Berdasarkan pengkodean dari satuan analisis dan komponen yang terlibat dalam proses berpikir, selanjutnya dilakukan kajian hubungan antar resource yang diungkapkan melalui pernyataan yang dikemukakan oleh mahasiswa baik secara lisan maupun tertulis. Keterkaitan antar resource ditinjau dari kerangka berpikir yang digunakan dan model penalaran yang diperagakan oleh mahasiswa dalam pemecahan masalah, merupakan pola epistemologi yang dicari.
Data dalam penelitian kualitatif harus memenuhi syarat kredibilitas, transferabilitas, dependabilitas, dan konfirmabilitas (Sugiyono, 2006). Kredibilitas mengacu pada pertanyaan apakah data yang diperoleh sesuai dengan apa yang ada dalam realitas (kenyataan di lapangan). Uji kredibilitas penelitian antara lain dapat dilakukan dengan cara menguji kepercayaan temuan, diantaranya dapat dilakukan dengan teknik memperpanjang waktu pengamatan, meningkatkan ketekunan, dan triangulasi. Dalam penelitian ini, untuk memenuhi syarat kredibilitas, dilakukan observasi dengan tekun (persistent observation) yaitu peneliti mewawancarai subyek dengan teliti dan rinci secara berkesinambungan dan mengadakan pengulangan pertanyaan terhadap responden dalam waktu yang berbeda terhadap informasi yang tidak jelas. Peneliti juga melakukan triangulasi untuk menvalidasi data dengan triangulasi metode.
45
Transferabilitas adalah upaya membangun generalisasi seperti dalam penelitian kuantitatif. Tetapi dalam penelitan kualitatif hanya menyajikan hipotesis kerja disertai deskripsi yang terkait dengan waktu dan konteks, tidak menggeneralisasi suatu penemuan yang berlaku atau diterapkan pada semua konteks. Transferabilitas dilakukan dengan mencari dan mengumpulkan kejadian empiris tentang kesamaan konteks, serta menguraikannya secara rinci. Dalam penelitian ini yang dilakukan adalah menguraikan secara rinci dan sistematik, sehingga pembaca memperoleh gambaran yang jelas bagaimana suatu hasil penelitian ini diberlakukan.

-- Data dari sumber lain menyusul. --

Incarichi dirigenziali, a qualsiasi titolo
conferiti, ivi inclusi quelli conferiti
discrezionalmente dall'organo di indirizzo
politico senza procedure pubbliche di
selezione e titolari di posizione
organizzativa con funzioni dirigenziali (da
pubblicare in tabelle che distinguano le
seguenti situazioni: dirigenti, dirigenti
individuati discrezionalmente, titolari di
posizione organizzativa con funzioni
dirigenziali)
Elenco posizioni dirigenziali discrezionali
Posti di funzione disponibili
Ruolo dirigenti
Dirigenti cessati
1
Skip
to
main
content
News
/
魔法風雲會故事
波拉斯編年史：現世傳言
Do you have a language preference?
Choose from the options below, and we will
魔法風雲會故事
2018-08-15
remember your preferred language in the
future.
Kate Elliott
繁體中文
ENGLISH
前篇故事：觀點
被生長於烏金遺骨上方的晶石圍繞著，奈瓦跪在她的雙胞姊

Dependabilitas diartikan sama dengan reliabilitas pada penelitian kuantitatif, yaitu dapat tidak dibuat replikasi atau uji ulang hasil penelitian. Dalam penelitian kualitatif memandang realitas itu terkait langsung dengan konteks dan waktu, sehingga kecil kemungkinan mengadakan replikasi hasil studi. Dependabilitas dalam penelitian ini dijaga dengan teknik-teknik seperti yang dijelaskan untuk menjaga kredibilitas dan teknik audit yang menjaga kejujuran dan ketepatan sudut pandang peneliti.

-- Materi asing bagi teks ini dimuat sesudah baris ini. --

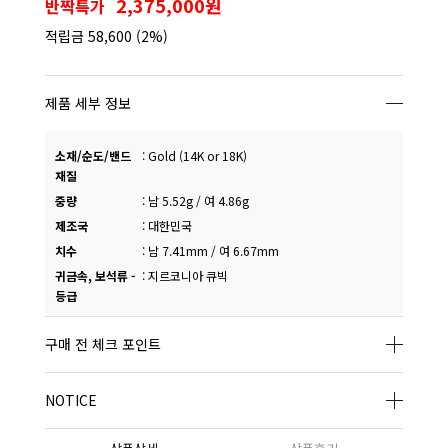
2,375,000원
반짝특가
적립금
58,600
(2%)
제품 세부 정보
소재/순도/밴드
:
Gold (14K or 18K)
재질
중량
:
남 5.52g / 여 4.86g
제조국
:
대한민국
치수
:
남 7.41mm / 여 6.67mm
귀금속, 보석류 -
:
지르코니아 큐빅
등급
구매 전 체크 포인트
NOTICE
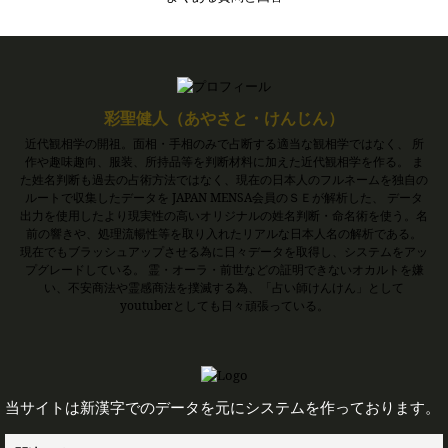
彩聖健人（あやさと・けんじん）
近代観相学の開祖。面相・手相のみで占断する適当な観相学ではなく、 所
作や趣味趣向、服装、所持品等を判断材料に加えた近代観相学を作る。 ま
た姓名判断も過去の占術方法ではなく、現在の日本人のフルネームを独自の
ルートで収集したデータを JAPAN MENSA会員のＳＥが解析した、 データ
出力を使用したより現実性の高いオリジナルの姓名判断・命名術を使う。名
前の響きや、処理流暢性等を取り入れたリアルな日本人名の解析である。
現在でもブラッシュアップさせる為に日々データを取得し、システムをアッ
プグレードしている。 霊・オーラ・前世などの証明できないオカルトを嫌
い、不安商法や霊感商法を撲滅する為、「占い師けんけん」として
youtuberとしても日々頑張っている。
当サイトは新漢字でのデータを元にシステムを作っております。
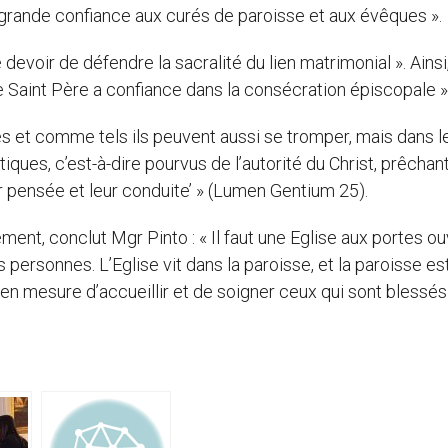
ne grande confiance aux curés de paroisse et aux évêques ».
 devoir de défendre la sacralité du lien matrimonial ». Ainsi
le Saint Père a confiance dans la consécration épiscopale »
es et comme tels ils peuvent aussi se tromper, mais dans l
tiques, c’est-à-dire pourvus de l’autorité du Christ, prêchan
eur pensée et leur conduite’ » (Lumen Gentium 25).
ement, conclut Mgr Pinto : « Il faut une Eglise aux portes o
es personnes. L’Eglise vit dans la paroisse, et la paroisse es
 en mesure d’accueillir et de soigner ceux qui sont blessés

Konfirmabilitas menggantikan istilah objektivitas pada penelitian kuantitatif. Penelitian kualitatif memandang realitas itu ganda, terkait dengan konteks dan waktu. Objektivitas tidak berdasar kesepakatan atau persetujuan oleh beberapa atau banyak orang, tetapi berdasar data. Dalam penelitian ini, kepastian dipenuhi karena berdasarkan data yang digali dengan sebenarnya.